指示内容
「働き方改革」の調査記事を、最後の文の後から書き継ぐこと。

抜粋本文
=======

HR総研:「働き方改革」への取り組み実態調査【4】「働き方改革の進め方」と「多様な働き方」

「多様な働き方」を推進する方向性だが課題も多い

「多様な働き方」の推進についてお考えを聞いたところ、数多くの皆様が真剣にお答えくださった。全てご紹介できないのが残念だが、代表的なご意見をここにご紹介しよう。

■現状の壁あり
・製造業であるがために生産の現場は在宅勤務ができない。そのため不公平感が出ることを懸念して導入に踏み切れない。(メーカー)
・部署や業務内容によっては、フレックス制が可能だと思うが、それができない部署との不公平感ある。(サービス)
・弊社は小売業なので店舗スタッフの労働環境はデベロッパーの規程に順ずる状態なので、働き方を柔軟にしたくとも一筋縄ではいかない。デベロッパーをも巻き込んだ施策が必要だと感じている。(メーカー・販売)
・推進すべきだが、現行のルール、お客様の都合などを合わせると、すべて叶えない「壁」があるのが今後の課題。幹部自身がダイバーシティについていけていない面もある。(サービス)
・ワークシェアリングや時短勤務など正社員がその様々な人生のフェーズの中で選べることは非常に魅力的だが、会社としては、空いた穴をどう埋めるか、周りの従業員の理解など実際に起こった時には非常に悩ましい。(サービス)

■リスクあり
・在宅勤務やテレワークは結果として長時間労働につながるリスクを含んでいると感じている。多くのフリーランスや個人経営者が長時間労働になりがちなのと同じ理由。しっかりとした環境や組織がなければやるべきではないと思う。労働環境が見えないために、過剰な負荷がかかる危険性がある。

■個人・管理職の力量
・社員個人で自律できるかどうかの見極めが重要(マスコミ・コンサル)
・個人個人の業務内容についての共有意識を高めることが必要。それによって協力関係が高まり業務の代替がある程度可能な体制を確立することが重要。(サービス)

■トップダウン
・文化はなかなか変わらないため、トップダウンで制度など実施すべきだと思う。
・多様な働き方は、実際に幹部・管理者自身が取り組んでみないと進まない。強制的な在宅勤務デーの設定など、まずは経験することが必要。(情報・通信)

■社会環境・社内環境の変化
・これからの労働人口減少に対応するためには避けられない道であると考えます。会社としての発信とともに管理職・一般層の意識改革、インフラ整備が喫緊の課題と認識しています。(情報・通信)

=======

データ一覧
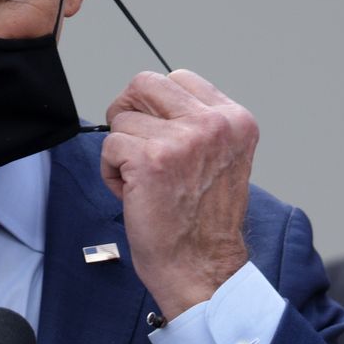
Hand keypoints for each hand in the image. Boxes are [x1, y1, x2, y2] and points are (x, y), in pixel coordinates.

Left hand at [102, 69, 256, 317]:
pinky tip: (134, 193)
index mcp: (234, 119)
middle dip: (128, 113)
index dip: (154, 104)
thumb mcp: (219, 157)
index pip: (178, 78)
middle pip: (144, 83)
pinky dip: (110, 172)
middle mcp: (214, 123)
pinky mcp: (151, 159)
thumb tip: (149, 102)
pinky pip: (109, 146)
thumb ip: (195, 124)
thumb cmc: (201, 219)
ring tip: (143, 181)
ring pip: (122, 118)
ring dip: (121, 150)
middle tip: (133, 147)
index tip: (155, 133)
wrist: (200, 265)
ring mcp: (183, 139)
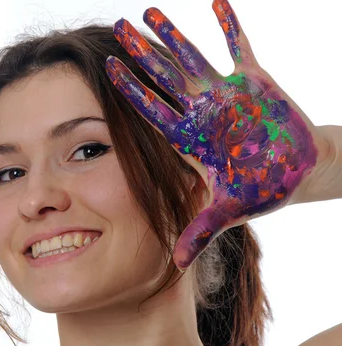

=======

以下に回答
・ここ2~3年で時短社員が増えている。子育てをしながら時短勤務や病気のため時短勤務にしているなど、少しでも働いてもらえるならば、退職よりも時短で続けてもらうほうがメリットがある。今後も時短社員の割合が増えたときの、補完できる体制作りが課題となる。やりがいや楽しみを求める時代に寄りそった考えをしていきたい。(メーカー)
・労働人口が減っていくため、定年の延長や多様な働き方は必要不可欠になると思う。その中でも子育てを機に、専業主婦になった女性には、大変優秀な人材が隠れていると思うので、子育て中の女性に寛容な企業となるべきだと思う。(メーカー)

■チャレンジ/PDCA/外部からの刺激
・できない という固定観念があるので、その観念を払拭することが大事である。私自身の勉強も必要。(メーカー)
・まずやってみる→改善する→またやってみる。こういった取組み姿勢に対して会社が柔軟になると良い。(情報・通信)
・時間と場所の制約は、テクノロジーの力を借りながら、柔軟な経営姿勢によって取っ払っていくべき。(サービス)
・M&Aした海外企業からの指摘で働き方を見直すことも多い。外国籍社員の促進、中途採用社員の促進など、外部の視点を持った社員が増えることで、自社がいかに不自由かを認識させることが必要。(情報・通信)
・毎日満員電車で都心に出かけることが当たり前になっていることが問題。いちど全オフィスワーカーが、自分の心に素直になって考えるべき。オフィスにいなくとも優れた社員は、優れたアウトプットを出すし、必要なコミュニケーションはとる。オフィスにいないと不安だから、集まってしまっているだけ。領収証、請求書、契約書の紙文化がなくなれば、もっとオフィスに行く必要性は薄れる。脱オフィスのためには、ペーパレスが必須。(情報・通信)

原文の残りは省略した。